Assignment
Among the records that follow, find the line with "- coffee cup [917,635,941,674]" and the line with "- dish towel [742,398,804,417]". Set down those lines and all lines between them exactly, without adding anything.

[Box coordinate transitions]
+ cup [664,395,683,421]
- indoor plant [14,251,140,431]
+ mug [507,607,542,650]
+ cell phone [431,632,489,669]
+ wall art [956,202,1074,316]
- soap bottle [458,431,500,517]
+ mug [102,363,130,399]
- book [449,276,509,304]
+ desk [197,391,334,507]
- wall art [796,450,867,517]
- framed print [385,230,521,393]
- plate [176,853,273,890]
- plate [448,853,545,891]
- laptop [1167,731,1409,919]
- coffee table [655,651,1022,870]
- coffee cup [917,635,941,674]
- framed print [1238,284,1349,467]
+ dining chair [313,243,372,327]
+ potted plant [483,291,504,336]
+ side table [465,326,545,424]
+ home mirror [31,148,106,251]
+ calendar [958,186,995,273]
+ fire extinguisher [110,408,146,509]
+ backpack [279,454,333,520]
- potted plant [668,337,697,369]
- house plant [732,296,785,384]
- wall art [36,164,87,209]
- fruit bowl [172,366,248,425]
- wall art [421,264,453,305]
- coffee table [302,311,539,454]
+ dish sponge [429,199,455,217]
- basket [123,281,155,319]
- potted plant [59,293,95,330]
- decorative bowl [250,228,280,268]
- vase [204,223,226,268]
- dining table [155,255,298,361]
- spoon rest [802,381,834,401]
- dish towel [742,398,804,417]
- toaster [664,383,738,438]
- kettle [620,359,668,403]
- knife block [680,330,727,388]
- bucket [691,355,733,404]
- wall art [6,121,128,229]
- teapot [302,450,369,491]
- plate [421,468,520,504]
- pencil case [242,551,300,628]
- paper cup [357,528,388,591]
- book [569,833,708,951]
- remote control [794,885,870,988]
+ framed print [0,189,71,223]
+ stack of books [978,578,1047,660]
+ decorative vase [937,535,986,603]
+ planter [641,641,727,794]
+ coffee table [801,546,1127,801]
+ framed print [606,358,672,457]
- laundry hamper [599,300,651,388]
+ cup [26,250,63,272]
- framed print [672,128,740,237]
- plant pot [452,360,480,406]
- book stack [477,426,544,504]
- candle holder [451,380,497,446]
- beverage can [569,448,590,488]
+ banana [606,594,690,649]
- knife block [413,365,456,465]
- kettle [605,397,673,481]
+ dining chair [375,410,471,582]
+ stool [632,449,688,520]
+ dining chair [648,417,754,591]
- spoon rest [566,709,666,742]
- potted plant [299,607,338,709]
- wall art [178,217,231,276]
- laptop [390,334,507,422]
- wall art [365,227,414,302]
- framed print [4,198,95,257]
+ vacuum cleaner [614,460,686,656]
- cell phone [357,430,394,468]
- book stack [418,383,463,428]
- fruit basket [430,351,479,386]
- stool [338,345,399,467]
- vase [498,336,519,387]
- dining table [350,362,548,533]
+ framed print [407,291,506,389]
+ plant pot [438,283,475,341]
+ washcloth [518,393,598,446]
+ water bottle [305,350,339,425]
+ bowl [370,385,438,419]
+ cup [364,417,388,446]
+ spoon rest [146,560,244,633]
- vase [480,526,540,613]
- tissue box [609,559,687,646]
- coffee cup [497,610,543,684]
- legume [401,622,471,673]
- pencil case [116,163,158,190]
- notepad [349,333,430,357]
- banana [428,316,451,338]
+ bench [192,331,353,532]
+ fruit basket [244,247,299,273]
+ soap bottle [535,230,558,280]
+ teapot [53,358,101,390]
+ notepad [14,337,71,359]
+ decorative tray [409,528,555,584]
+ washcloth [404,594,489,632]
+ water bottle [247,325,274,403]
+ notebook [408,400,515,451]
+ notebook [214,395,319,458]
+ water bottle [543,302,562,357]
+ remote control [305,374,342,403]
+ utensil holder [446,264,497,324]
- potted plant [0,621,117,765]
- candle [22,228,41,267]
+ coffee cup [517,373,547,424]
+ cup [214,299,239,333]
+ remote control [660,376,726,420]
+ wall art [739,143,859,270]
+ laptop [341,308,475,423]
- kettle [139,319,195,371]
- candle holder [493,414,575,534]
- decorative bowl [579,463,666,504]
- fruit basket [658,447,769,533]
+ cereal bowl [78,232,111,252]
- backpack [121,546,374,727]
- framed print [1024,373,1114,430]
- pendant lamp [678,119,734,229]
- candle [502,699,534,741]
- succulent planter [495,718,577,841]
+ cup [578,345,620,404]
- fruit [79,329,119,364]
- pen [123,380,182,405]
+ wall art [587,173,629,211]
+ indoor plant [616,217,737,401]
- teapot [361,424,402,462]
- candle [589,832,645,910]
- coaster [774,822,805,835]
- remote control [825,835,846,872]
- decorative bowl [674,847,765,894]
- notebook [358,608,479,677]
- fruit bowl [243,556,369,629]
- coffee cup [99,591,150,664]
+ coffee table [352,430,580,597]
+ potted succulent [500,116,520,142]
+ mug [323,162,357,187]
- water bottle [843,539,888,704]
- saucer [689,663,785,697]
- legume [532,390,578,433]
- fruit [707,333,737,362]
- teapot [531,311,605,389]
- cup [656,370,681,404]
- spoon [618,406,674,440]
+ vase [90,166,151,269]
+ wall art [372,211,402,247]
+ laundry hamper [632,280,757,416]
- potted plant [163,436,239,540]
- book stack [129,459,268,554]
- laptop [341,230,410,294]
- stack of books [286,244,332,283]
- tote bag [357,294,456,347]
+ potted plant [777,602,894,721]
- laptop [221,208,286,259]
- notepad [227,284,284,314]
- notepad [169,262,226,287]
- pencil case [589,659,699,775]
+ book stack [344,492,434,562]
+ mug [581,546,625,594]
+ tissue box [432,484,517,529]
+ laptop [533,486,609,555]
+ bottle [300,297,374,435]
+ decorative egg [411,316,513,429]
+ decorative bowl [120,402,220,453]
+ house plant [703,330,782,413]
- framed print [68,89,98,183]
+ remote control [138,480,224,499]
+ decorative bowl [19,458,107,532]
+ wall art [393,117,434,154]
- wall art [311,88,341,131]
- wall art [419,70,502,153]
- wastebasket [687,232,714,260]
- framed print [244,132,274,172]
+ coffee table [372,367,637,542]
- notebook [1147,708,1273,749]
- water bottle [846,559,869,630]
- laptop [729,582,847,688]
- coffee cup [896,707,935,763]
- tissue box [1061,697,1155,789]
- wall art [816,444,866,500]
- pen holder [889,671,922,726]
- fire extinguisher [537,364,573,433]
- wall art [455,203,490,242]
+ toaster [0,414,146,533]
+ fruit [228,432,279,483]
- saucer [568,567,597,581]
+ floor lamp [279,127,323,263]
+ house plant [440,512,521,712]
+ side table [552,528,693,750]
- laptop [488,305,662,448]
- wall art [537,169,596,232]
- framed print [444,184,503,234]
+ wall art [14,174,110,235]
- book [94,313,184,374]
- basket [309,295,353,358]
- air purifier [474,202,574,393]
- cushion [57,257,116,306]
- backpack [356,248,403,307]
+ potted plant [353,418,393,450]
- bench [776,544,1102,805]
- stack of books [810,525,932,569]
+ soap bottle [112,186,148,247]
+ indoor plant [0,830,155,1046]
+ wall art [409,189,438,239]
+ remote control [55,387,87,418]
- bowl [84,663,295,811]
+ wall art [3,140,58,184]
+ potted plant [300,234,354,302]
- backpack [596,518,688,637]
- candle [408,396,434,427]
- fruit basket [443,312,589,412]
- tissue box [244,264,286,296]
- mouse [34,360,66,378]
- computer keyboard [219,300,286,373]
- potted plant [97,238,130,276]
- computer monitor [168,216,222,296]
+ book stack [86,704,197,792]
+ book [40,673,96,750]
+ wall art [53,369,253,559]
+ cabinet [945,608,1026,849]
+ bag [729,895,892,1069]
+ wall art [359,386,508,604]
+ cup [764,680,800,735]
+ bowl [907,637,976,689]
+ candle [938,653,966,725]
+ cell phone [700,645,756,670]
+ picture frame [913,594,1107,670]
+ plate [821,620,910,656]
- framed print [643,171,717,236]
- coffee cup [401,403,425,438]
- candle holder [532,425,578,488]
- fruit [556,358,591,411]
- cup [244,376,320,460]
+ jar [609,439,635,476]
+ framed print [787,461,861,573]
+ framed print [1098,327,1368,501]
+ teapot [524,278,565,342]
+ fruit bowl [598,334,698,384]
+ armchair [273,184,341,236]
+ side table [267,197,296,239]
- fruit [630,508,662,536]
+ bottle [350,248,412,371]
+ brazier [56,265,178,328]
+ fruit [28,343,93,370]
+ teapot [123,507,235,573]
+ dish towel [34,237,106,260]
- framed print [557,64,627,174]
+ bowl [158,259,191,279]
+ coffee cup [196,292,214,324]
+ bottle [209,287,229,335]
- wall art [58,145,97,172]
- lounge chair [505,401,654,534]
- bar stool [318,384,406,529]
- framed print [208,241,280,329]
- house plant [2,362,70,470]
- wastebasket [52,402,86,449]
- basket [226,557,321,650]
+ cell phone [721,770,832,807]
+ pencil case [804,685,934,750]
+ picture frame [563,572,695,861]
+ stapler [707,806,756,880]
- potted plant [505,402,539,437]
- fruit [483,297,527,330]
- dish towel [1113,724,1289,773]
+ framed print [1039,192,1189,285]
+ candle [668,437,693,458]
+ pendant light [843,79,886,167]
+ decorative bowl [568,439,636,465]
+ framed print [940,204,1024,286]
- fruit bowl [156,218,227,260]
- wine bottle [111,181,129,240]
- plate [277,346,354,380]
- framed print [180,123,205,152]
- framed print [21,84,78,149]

Response below
- coffee cup [917,635,941,674]
- framed print [1238,284,1349,467]
+ dining chair [313,243,372,327]
+ potted plant [483,291,504,336]
+ side table [465,326,545,424]
+ home mirror [31,148,106,251]
+ calendar [958,186,995,273]
+ fire extinguisher [110,408,146,509]
+ backpack [279,454,333,520]
- potted plant [668,337,697,369]
- house plant [732,296,785,384]
- wall art [36,164,87,209]
- fruit bowl [172,366,248,425]
- wall art [421,264,453,305]
- coffee table [302,311,539,454]
+ dish sponge [429,199,455,217]
- basket [123,281,155,319]
- potted plant [59,293,95,330]
- decorative bowl [250,228,280,268]
- vase [204,223,226,268]
- dining table [155,255,298,361]
- spoon rest [802,381,834,401]
- dish towel [742,398,804,417]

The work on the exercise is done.